GIVEN ENTRIES:
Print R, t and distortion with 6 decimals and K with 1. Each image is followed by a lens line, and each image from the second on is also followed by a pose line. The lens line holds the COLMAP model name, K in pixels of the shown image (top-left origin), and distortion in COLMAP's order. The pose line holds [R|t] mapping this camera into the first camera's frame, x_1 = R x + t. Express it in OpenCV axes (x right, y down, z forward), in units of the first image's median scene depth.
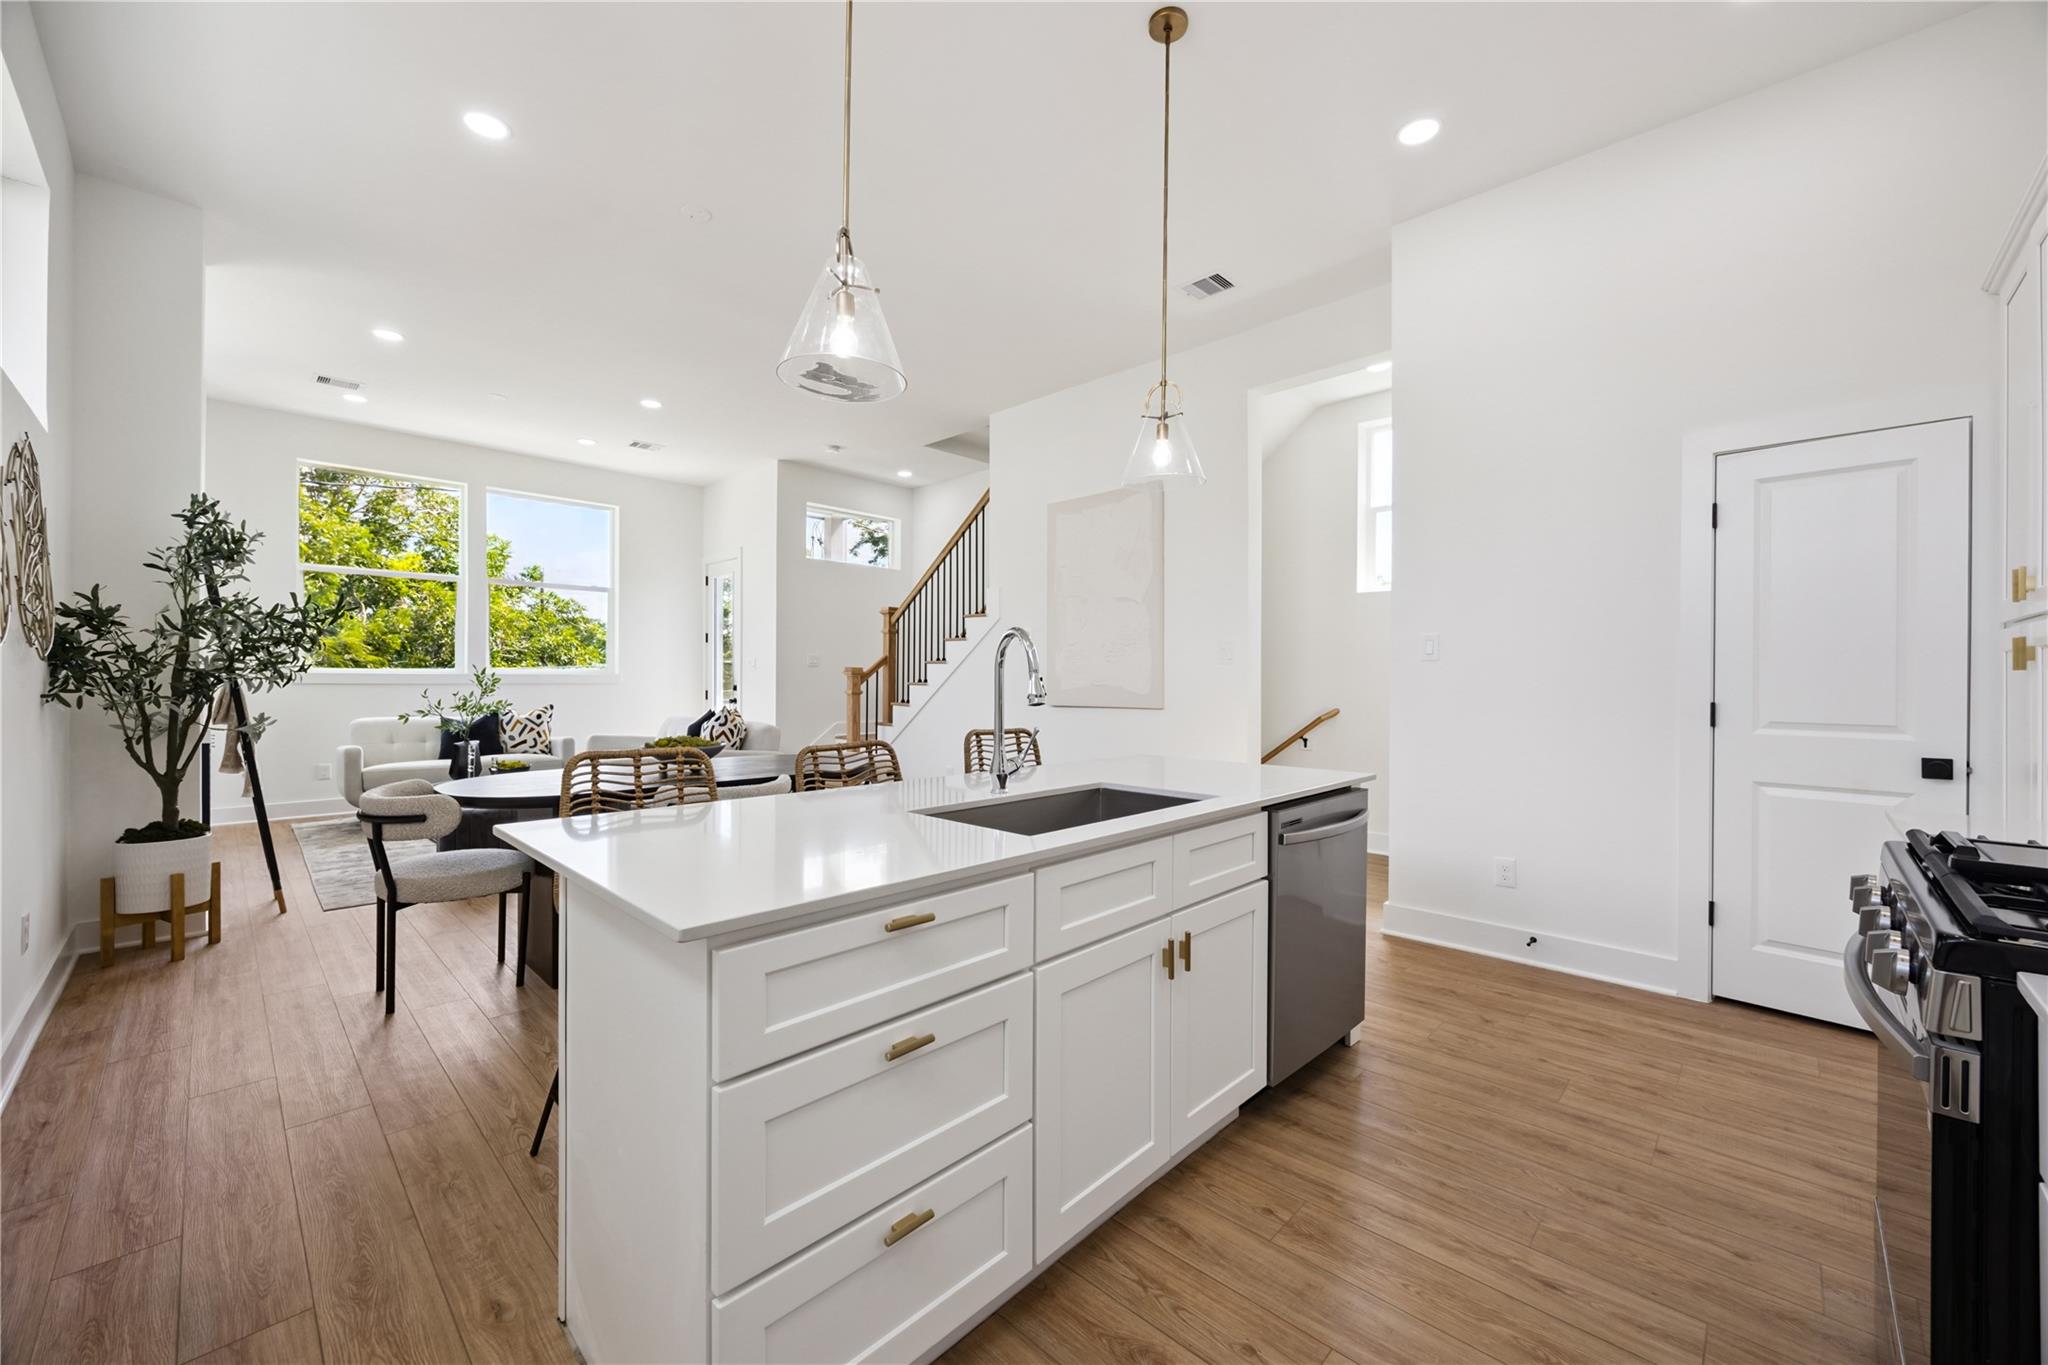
lens RADIAL K [[791.1, 0, 1020.4], [0, 791.1, 682.9], [0, 0, 1]] dist [-0.000971, 0.000228]
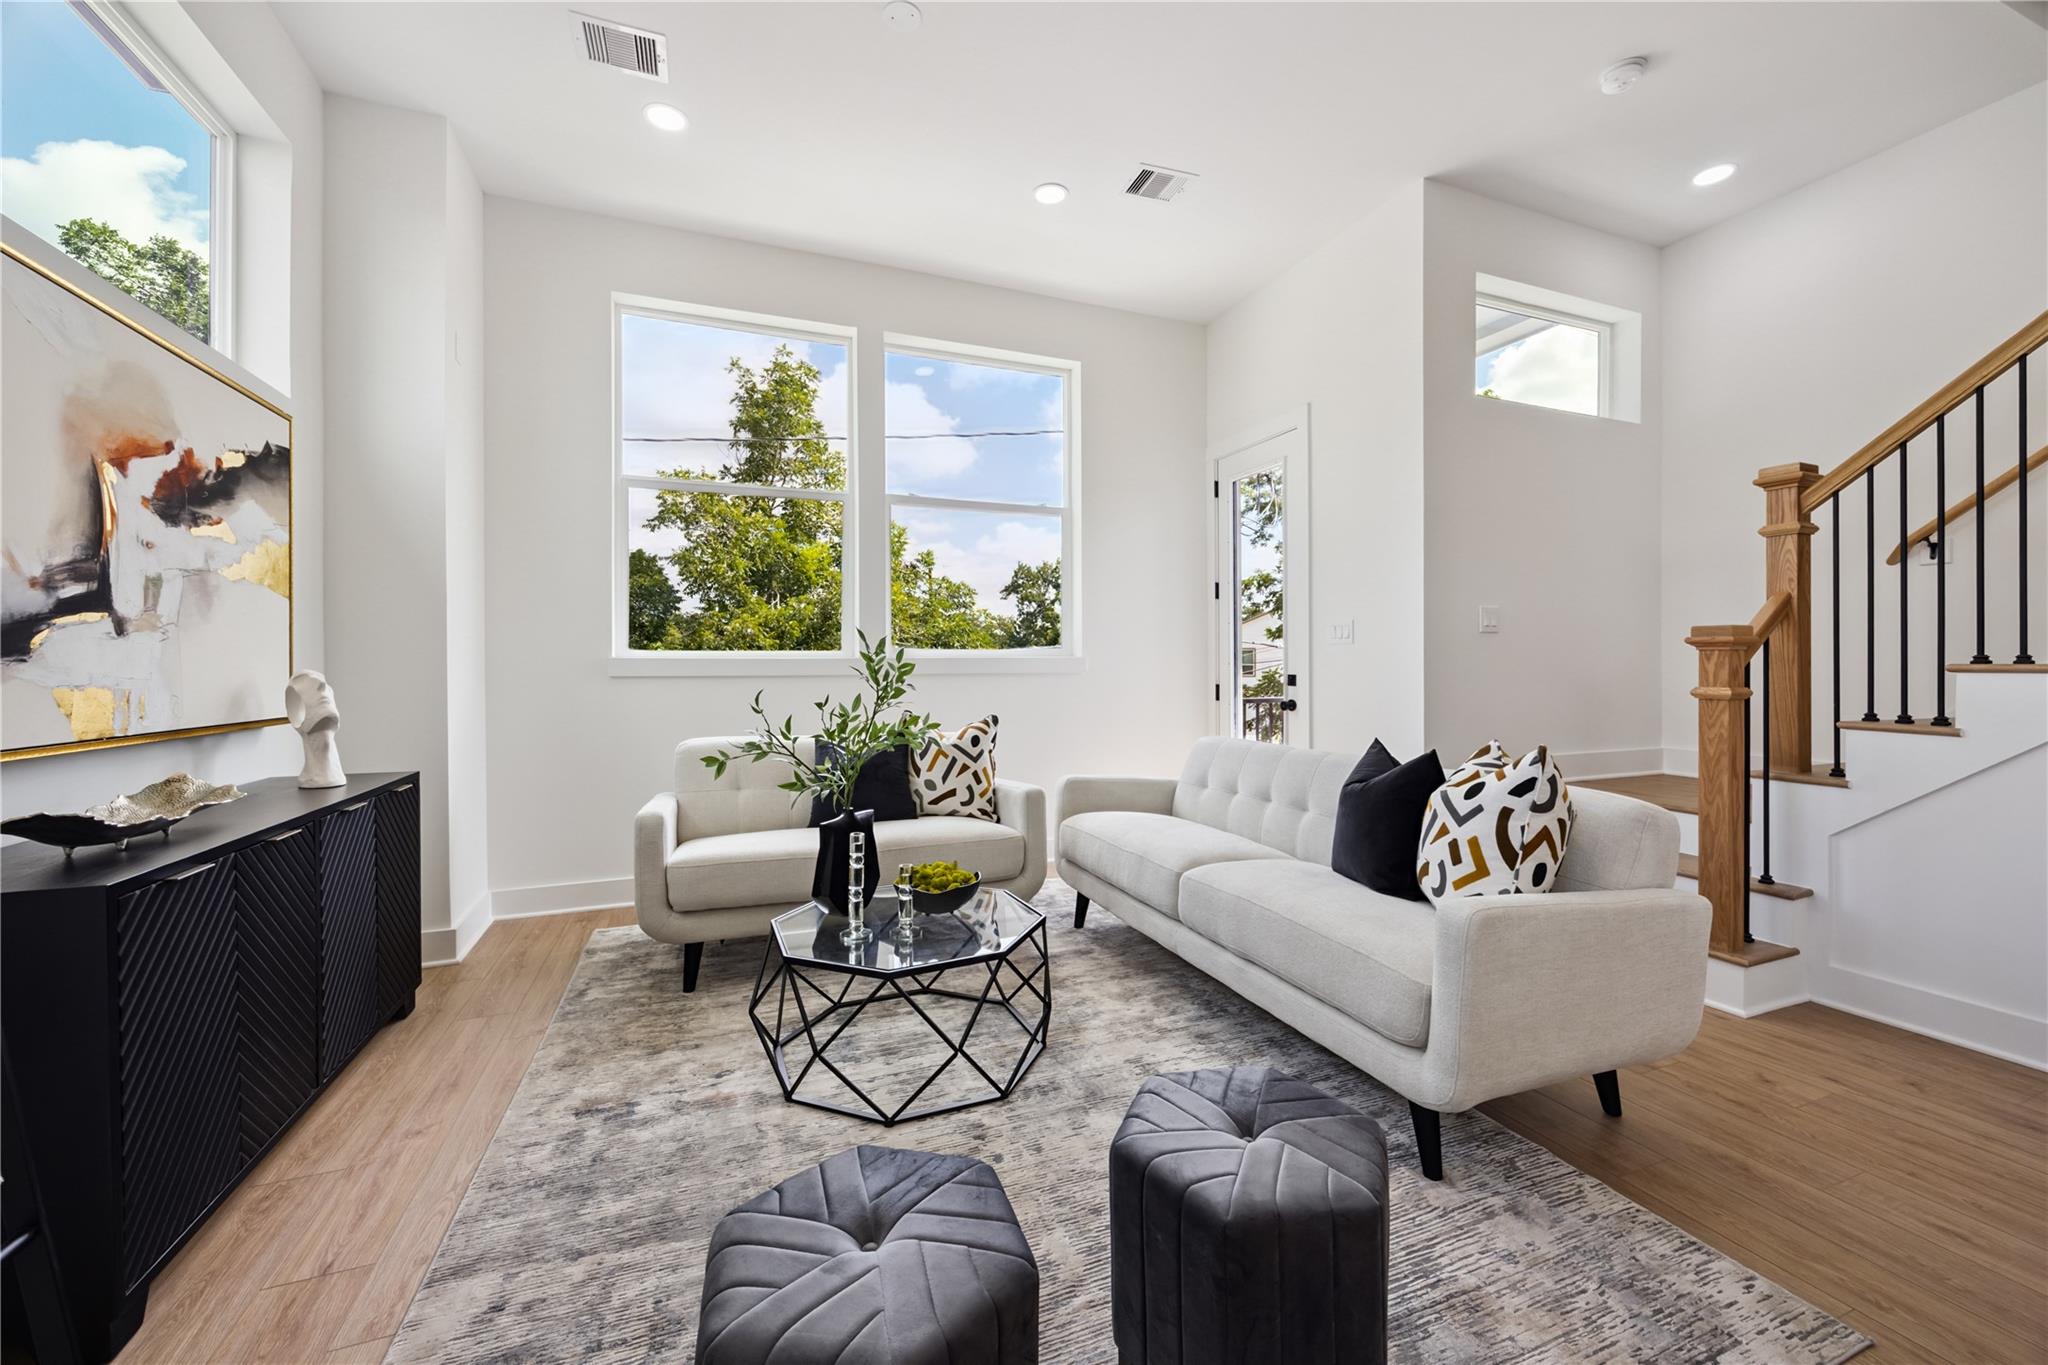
lens RADIAL K [[799.7, 0, 1026.4], [0, 799.7, 675.1], [0, 0, 1]] dist [-0.003654, -0.000144]
pose [[0.912666, -0.005369, -0.408671, -0.896556], [0.007446, 0.999966, 0.003492, -0.001497], [0.408638, -0.006230, 0.912675, 1.328271]]
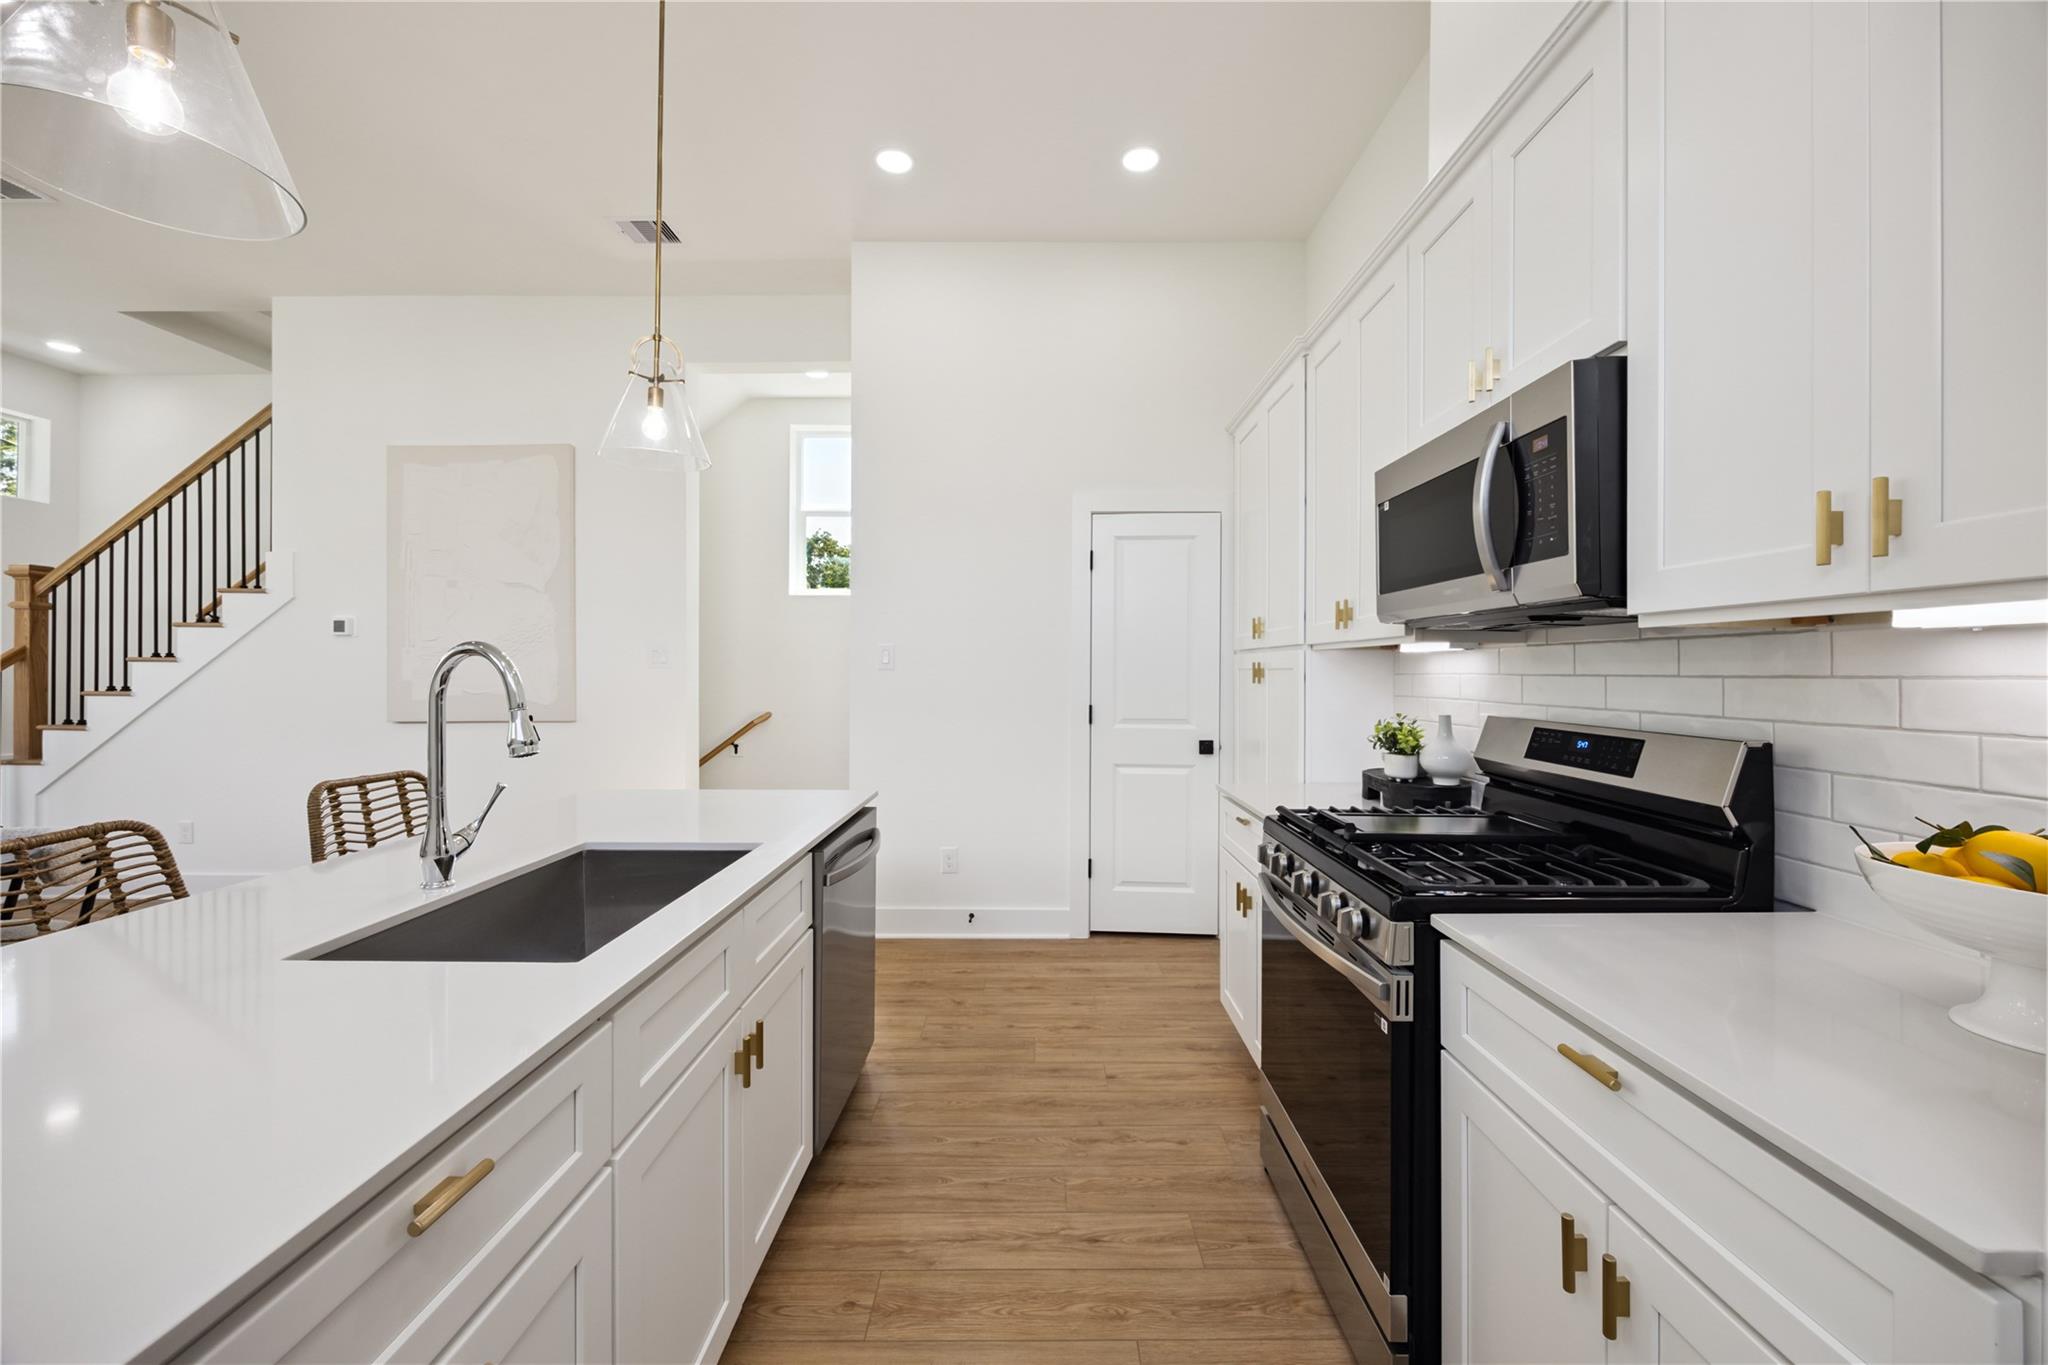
lens RADIAL K [[799.7, 0, 1026.4], [0, 799.7, 675.1], [0, 0, 1]] dist [-0.003654, -0.000144]
pose [[0.721280, -0.007524, 0.692602, -0.109965], [0.005685, 0.999972, 0.004942, -0.032944], [-0.692620, 0.000373, 0.721303, 0.140724]]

WORK ORDER: Word for word, give back each entry from above, but skip any picture.

ANSWER FOR THE TASK:
Print R, t and distortion with 6 decimals and K with 1. Each image is followed by a lens line, and each image from the second on is also followed by a pose line. The lens line holds the COLMAP model name, K in pixels of the shown image (top-left origin), and distortion in COLMAP's order. The pose line holds [R|t] mapping this camera into the first camera's frame, x_1 = R x + t. Express it in OpenCV axes (x right, y down, z forward), in units of the first image's median scene depth.
lens RADIAL K [[791.1, 0, 1020.4], [0, 791.1, 682.9], [0, 0, 1]] dist [-0.000971, 0.000228]
lens RADIAL K [[799.7, 0, 1026.4], [0, 799.7, 675.1], [0, 0, 1]] dist [-0.003654, -0.000144]
pose [[0.912666, -0.005369, -0.408671, -0.896556], [0.007446, 0.999966, 0.003492, -0.001497], [0.408638, -0.006230, 0.912675, 1.328271]]
lens RADIAL K [[799.7, 0, 1026.4], [0, 799.7, 675.1], [0, 0, 1]] dist [-0.003654, -0.000144]
pose [[0.721280, -0.007524, 0.692602, -0.109965], [0.005685, 0.999972, 0.004942, -0.032944], [-0.692620, 0.000373, 0.721303, 0.140724]]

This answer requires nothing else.